I wrote the weekly photo prompt post this week for Bloggers World, and as luck would have it, I was invited to write it on the subject of doors. Or entrances. Exits and gates. The means of leaving and entering enclosed spaces, basically. Owing to the limitations on that forum, I was only allowed to share one door to play the part of the challenge prompt.

So here come a few more doors, constituting my reply to the weekly photo challenge by Bloggers World and being this Sunday’s miscellany.

I should re-brand this blog Waterblogged: Dry Thoughts On Damp Venice the rate I’m going.

The Bridge of Sighs

I stood in Venice on the Bridge of Sighs,
A palace and a prison on each hand.

Childe Harold’s Pilgrimage, Canto IV. by Lord Byron

P1010832 View from Bridge of Sighs reduced
View from the Ponte dei Sospiri, the Bridge of Sighs towards the Ponte della Paglia with the island of San Giorgio Maggiore in the distance. To the left, the New Prison, to the right, the Doge’s Palace.
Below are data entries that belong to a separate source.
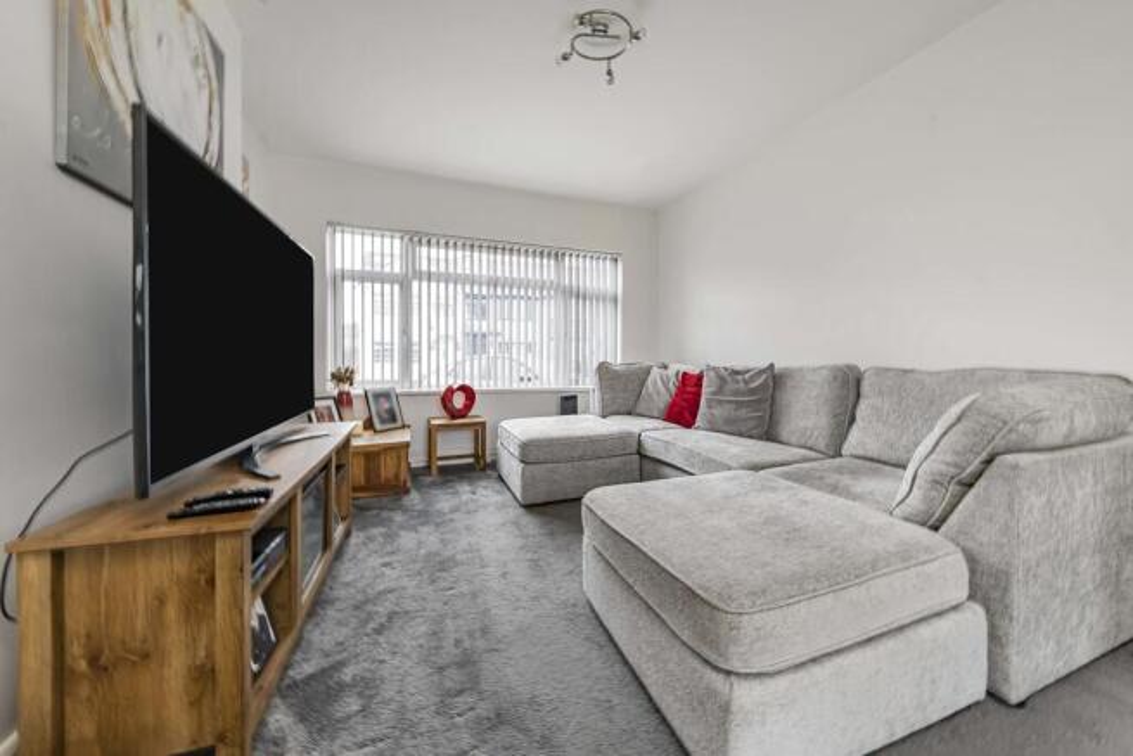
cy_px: 378
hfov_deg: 112.6
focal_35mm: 12
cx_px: 566
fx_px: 378
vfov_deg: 90.0
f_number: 9
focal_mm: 12
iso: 320
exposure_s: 1/2.5
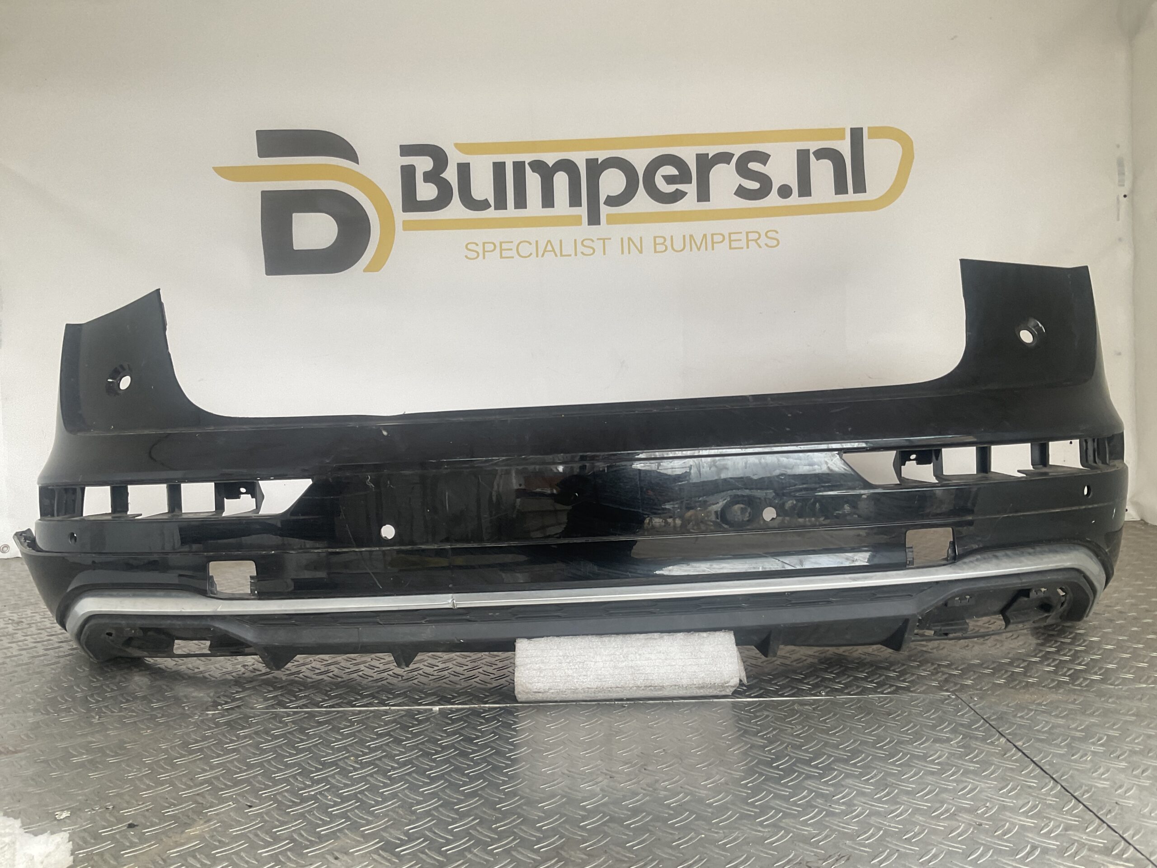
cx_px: 578
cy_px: 434
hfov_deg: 61.7
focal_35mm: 29
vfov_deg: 48.2
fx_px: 969
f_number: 1.8
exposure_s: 1/50
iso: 50
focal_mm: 3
I blush to admit it here but before I read City of Fortune, before I stood on the Bridge of Sighs myself, looking out at the view towards St Mark’s Basin, I used to be under the impression that the Bridge of Sighs in Venice had to do with sighing lovers, like some sort of a Juliette’s balcony. In fact, the Bridge of Sighs connects the Doge’s Palace to the new prisons on the other side of the canal and the sighing was done by the condemned men as they were led across the bridge, this being their last glimpse of the views of Venice.